■ **STUDY QUESTIONS**
**a.** According to the reply in the thread on zstd and xz, why might people still pick zstd even though xz achieves a better compression ratio? Answer in one to three sentences.
**b.** Write the next part of the thread on zstd and xz, picking up after its final sentence.

──────── EXTRACT TO READ ────────

| HN Mirror

Y	Hacker News new \| ask \| show \| jobs


	by sidewndr46 345 days ago
	What are you compressing with zstd? I had to do this recently and the "xz" utility still blows it away in terms of compression ratio. In terms of memory and CPU usage, zstd wins by a large margin. But in my case I only really cared about compression ratio

4 comments

vlovich123 345 days ago

people tend to care about decompression speed - xz can be quite slow decompressing super compressed files whereas zstd decompression speed is largely independent of that.

People also tend to care about how much time they spend on compression for each incremental % of compression performance and zstd tends to be a Pareto frontier for that (at least for open source algorithms)

──────── GIVEN RECORDS ────────

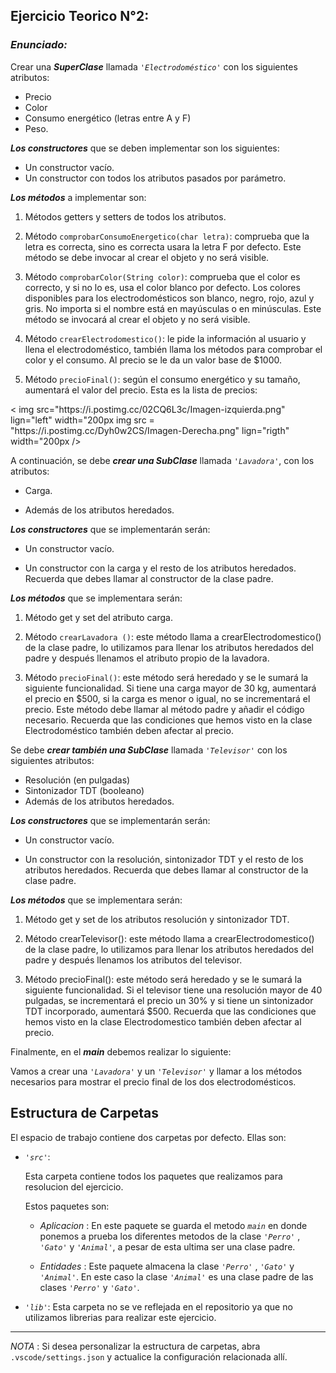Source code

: ## Ejercicio Teorico N°2:

### *Enunciado:*

Crear una ***SuperClase*** llamada *`'Electrodoméstico'`* con los siguientes atributos:

*  Precio
*  Color
*  Consumo energético (letras entre A y F)
*  Peso.

***Los constructores*** que se deben implementar son los siguientes:

*  Un constructor vacío.
*  Un constructor con todos los atributos pasados por parámetro.

***Los métodos*** a implementar son:

1)  Métodos getters y setters de todos los atributos.
   
3)   Método `comprobarConsumoEnergetico(char letra)`: comprueba que la letra es correcta, sino es correcta usara la letra F por defecto. Este método se debe invocar al crear el objeto y no será visible.
   
5)   Método `comprobarColor(String color)`: comprueba que el color es correcto, y si no lo es, usa el color blanco por defecto. Los colores disponibles para los electrodomésticos son blanco, negro, rojo, azul y gris. No importa si el nombre está en mayúsculas o en minúsculas. Este método se  invocará al crear el objeto y no será visible.
   
7)  Método `crearElectrodomestico()`: le pide la información al usuario y llena el electrodoméstico, también llama los métodos para comprobar el color y el consumo. Al precio se le da un valor base de $1000.
   
9) Método `precioFinal()`: según el consumo energético y su tamaño, aumentará el valor del precio. Esta es la lista de precios:

<p>
   <
   img src="https://i.postimg.cc/02CQ6L3c/Imagen-izquierda.png" lign="left" width="200px
   img src = "https://i.postimg.cc/Dyh0w2CS/Imagen-Derecha.png" lign="rigth" width="200px
   />
</p>

A continuación, se debe ***crear una SubClase*** llamada *`'Lavadora'`*, con los atributos:

* Carga.
  
* Además de los atributos heredados.

***Los constructores*** que se implementarán serán:

* Un constructor vacío.
  
* Un constructor con la carga y el resto de los atributos heredados. Recuerda que debes
  llamar al constructor de la clase padre.
  
 ***Los métodos*** que se implementara serán:
 
 1) Método get y set del atributo carga.
   
 2) Método `crearLavadora ()`: este método llama a crearElectrodomestico() de la clase
    padre, lo utilizamos para llenar los atributos heredados del padre y después llenamos
    el atributo propio de la lavadora.
   
 3) Método `precioFinal()`: este método será heredado y se le sumará la siguiente
    funcionalidad. Si tiene una carga mayor de 30 kg, aumentará el precio en $500, si la
    carga es menor o igual, no se incrementará el precio. Este método debe llamar al
    método padre y añadir el código necesario. Recuerda que las condiciones que hemos
    visto en la clase Electrodoméstico también deben afectar al precio.

 Se debe ***crear también una SubClase*** llamada *`'Televisor'`* con los siguientes atributos:
 
 * Resolución (en pulgadas)
 * Sintonizador TDT (booleano)
 * Además de los atributos heredados.
   
 ***Los constructores*** que se implementarán serán:
 
 * Un constructor vacío.
   
 * Un constructor con la resolución, sintonizador TDT y el resto de los atributos
 heredados. Recuerda que debes llamar al constructor de la clase padre.
 
 ***Los métodos*** que se implementara serán:
 
 1) Método get y set de los atributos resolución y sintonizador TDT.
    
 2) Método crearTelevisor(): este método llama a crearElectrodomestico() de la clase
    padre, lo utilizamos para llenar los atributos heredados del padre y después llenamos
    los atributos del televisor.
 
 3) Método precioFinal(): este método será heredado y se le sumará la siguiente
     funcionalidad. Si el televisor tiene una resolución mayor de 40 pulgadas, se
     incrementará el precio un 30% y si tiene un sintonizador TDT incorporado, aumentará
     $500. Recuerda que las condiciones que hemos visto en la clase Electrodomestico también deben afectar al precio.

 Finalmente, en el ***main*** debemos realizar lo siguiente:
 
 Vamos a crear una *`'Lavadora'`* y un *`'Televisor'`* y llamar a los métodos necesarios para mostrar
 el precio final de los dos electrodomésticos.

## Estructura de Carpetas

El espacio de trabajo contiene dos carpetas por defecto.
Ellas son:

+ *`'src'`*:
    <p>Esta carpeta contiene todos los paquetes que realizamos para resolucion del ejercicio.</p>

    Estos paquetes son:
    + *Aplicacion* : En este paquete se guarda el metodo *`main`* en donde ponemos a prueba los diferentes metodos de la clase *`'Perro'`* , *`'Gato'`* y *`'Animal'`*, a pesar de esta ultima ser una clase padre.

    + *Entidades* : Este paquete almacena la clase *`'Perro'`* , *`'Gato'`* y *`'Animal'`*. En este caso la clase *`'Animal'`* es una clase padre de las clases  *`'Perro'`* y *`'Gato'`*.

+ *`'lib'`*: Esta carpeta no se ve reflejada en el repositorio ya que no utilizamos librerias para realizar este ejercicio.

---

*NOTA* : Si desea personalizar la estructura de carpetas, abra `.vscode/settings.json` y actualice la configuración relacionada allí.
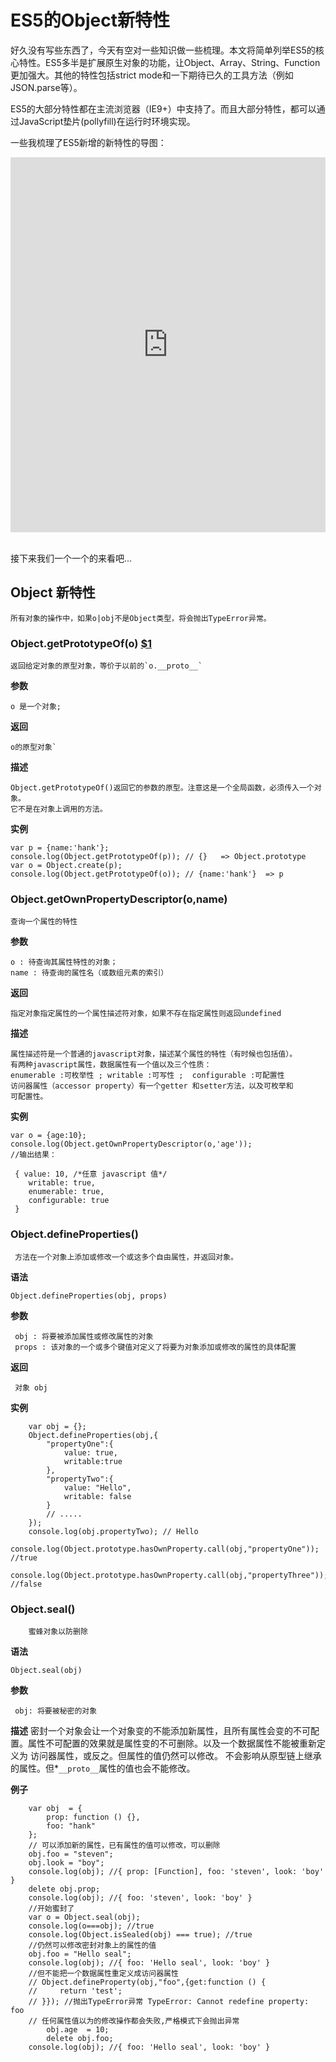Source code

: # ES5的Object新特性

好久没有写些东西了，今天有空对一些知识做一些梳理。本文将简单列举ES5的核心特性。ES5多半是扩展原生对象的功能，让Object、Array、String、Function更加强大。其他的特性包括strict mode和一下期待已久的工具方法（例如JSON.parse等）。

ES5的大部分特性都在主流浏览器（IE9+）中支持了。而且大部分特性，都可以通过JavaScript垫片(pollyfill)在运行时环境实现。

一些我梳理了ES5新增的新特性的导图：
<iframe id="embed_dom" name="embed_dom" frameborder="0" style="display:block;width:100%; height:600px;" src="https://www.processon.com/embed/mind/5852a97ae4b05a02847b559e"></iframe><br/>

接下来我们一个一个的来看吧...
## Object 新特性
`所有对象的操作中，如果o|obj不是Object类型，将会抛出TypeError异常。`
### Object.getPrototypeOf(o) [$1](https://developer.mozilla.org/en/JavaScript/Reference/Global_Objects/Object/GetPrototypeOf)
	返回给定对象的原型对象，等价于以前的`o.__proto__`
**参数**

	o 是一个对象;     
**返回**
	 
	o的原型对象`
**描述**

	Object.getPrototypeOf()返回它的参数的原型。注意这是一个全局函数，必须传入一个对象。
	它不是在对象上调用的方法。
**实例**

	var p = {name:'hank'};
	console.log(Object.getPrototypeOf(p)); // {}   => Object.prototype
	var o = Object.create(p);
	console.log(Object.getPrototypeOf(o)); // {name:'hank'}  => p


### Object.getOwnPropertyDescriptor(o,name)
	查询一个属性的特性

**参数**

	o : 待查询其属性特性的对象； 
	name : 待查询的属性名（或数组元素的索引）
  
**返回**
	
	指定对象指定属性的一个属性描述符对象，如果不存在指定属性则返回undefined
**描述**
	
	属性描述符是一个普通的javascript对象，描述某个属性的特性（有时候也包括值）。
	有两种javascript属性，数据属性有一个值以及三个性质： 
	enumerable :可枚举性 ; writable :可写性 ;  configurable :可配置性  
	访问器属性（accessor property）有一个getter 和setter方法，以及可枚举和
	可配置性。
**实例**

	var o = {age:10};
	console.log(Object.getOwnPropertyDescriptor(o,'age')); 
	//输出结果：
	 
	 { value: 10, /*任意 javascript 值*/
  		writable: true,  
  		enumerable: true, 
  		configurable: true  
  	 } 
### Object.defineProperties()
	 方法在一个对象上添加或修改一个或这多个自由属性，并返回对象。
 **语法**
 
    Object.defineProperties(obj, props)
 **参数**
	 
	 obj : 将要被添加属性或修改属性的对象
	 props : 该对象的一个或多个键值对定义了将要为对象添加或修改的属性的具体配置
 **返回**
  
	 对象 obj
 **实例**
		
		var obj	= {};
		Object.defineProperties(obj,{
			"propertyOne":{
				value: true,
				writable:true
			},
			"propertyTwo":{
				value: "Hello",
				writable: false
			}
			// .....
		});
		console.log(obj.propertyTwo); // Hello
		console.log(Object.prototype.hasOwnProperty.call(obj,"propertyOne")); //true
        console.log(Object.prototype.hasOwnProperty.call(obj,"propertyThree")); //false
### Object.seal()
		蜜蜂对象以防删除
**语法**

    Object.seal(obj)
 **参数**

     obj: 将要被秘密的对象
 **描述**
    密封一个对象会让一个对象变的不能添加新属性，且所有属性会变的不可配置。属性不可配置的效果就是属性变的不可删除。以及一个数据属性不能被重新定义为
    访问器属性，或反之。但属性的值仍然可以修改。
    不会影响从原型链上继承的属性。但*`__proto__`属性的值也会不能修改。

  **例子**

        var obj  = {
            prop: function () {},
            foo: "hank"
        };
        // 可以添加新的属性，已有属性的值可以修改，可以删除
        obj.foo = "steven";
        obj.look = "boy";
        console.log(obj); //{ prop: [Function], foo: 'steven', look: 'boy' }
        delete obj.prop;
        console.log(obj); //{ foo: 'steven', look: 'boy' }
        //开始蜜封了
        var o = Object.seal(obj);
        console.log(o===obj); //true
        console.log(Object.isSealed(obj) === true); //true
        //仍然可以修改密封对象上的属性的值
        obj.foo = "Hello seal";
        console.log(obj); //{ foo: 'Hello seal', look: 'boy' }
        //但不能把一个数据属性重定义成访问器属性
        // Object.defineProperty(obj,"foo",{get:function () {
        //     return 'test';
        // }}); //抛出TypeError异常 TypeError: Cannot redefine property: foo
        // 任何属性值以为的修改操作都会失败,严格模式下会抛出异常
            obj.age  = 10;
            delete obj.foo;
        console.log(obj); //{ foo: 'Hello seal', look: 'boy' }

 


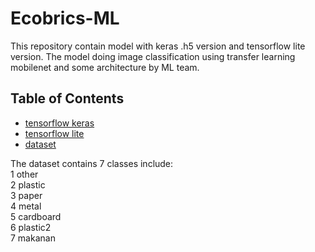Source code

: # Ecobrics-ML

This repository contain model with keras .h5 version and tensorflow lite version. The model doing image classification using transfer learning mobilenet and some architecture by ML team.
## Table of Contents
- [tensorflow keras](https://github.com/SmartBrick-Capstone/ML-SmartBrick/blob/3a87731ecd2ae50cc84b1a9ba2c79cd512743d9e/converted_keras_V2.zip)
- [tensorflow lite](https://github.com/SmartBrick-Capstone/ML-SmartBrick/blob/3a87731ecd2ae50cc84b1a9ba2c79cd512743d9e/converted_tflite_V2.zip) 
- [dataset](https://drive.google.com/drive/folders/1LyPuRVLxKx6HSj-GOke_licLcUe1h98A?usp=sharing) <br>

The dataset contains 7 classes include: <br>
1 other <br>
2 plastic <br>
3 paper <br>
4 metal <br>
5 cardboard <br>
6 plastic2 <br>
7 makanan <br>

────────

■ **ANSWERS TO EACH TASK**
**a.** People often care about decompression speed. xz can be quite slow to decompress heavily compressed files, while zstd's decompression speed stays largely independent of how hard the file was compressed. People also weigh how much compression time each extra percent of compression costs, and zstd tends to sit on the Pareto frontier for that, at least among open source algorithms.

**b.**
bracketfocus 345 days ago

This makes sense. A lot of end-users have internet speeds that can outpace the decompression speeds of heavily compressed files. Seems like there would be an irrational psychological aspect to it as well.

Unfortunately for the hoster, they either have to eat the cost of the added bandwidth from a larger file or have people complain about slow decompression.

vlovich123 345 days ago

Well the difference is quite a bit more manageable in practice since you’re talking about single digit space difference vs a 2-100x performance in decompression.

sidewndr46 345 days ago

I definitely agree, I basically have unlimited time and unlimited CPU for decompressing. Available memory is huge too. The gains from xz were significant enough that I went with it.

landl0rd 345 days ago

I usually see zstd on max settings outperform xz on speed and very slightly on compression (though that's a tiny difference).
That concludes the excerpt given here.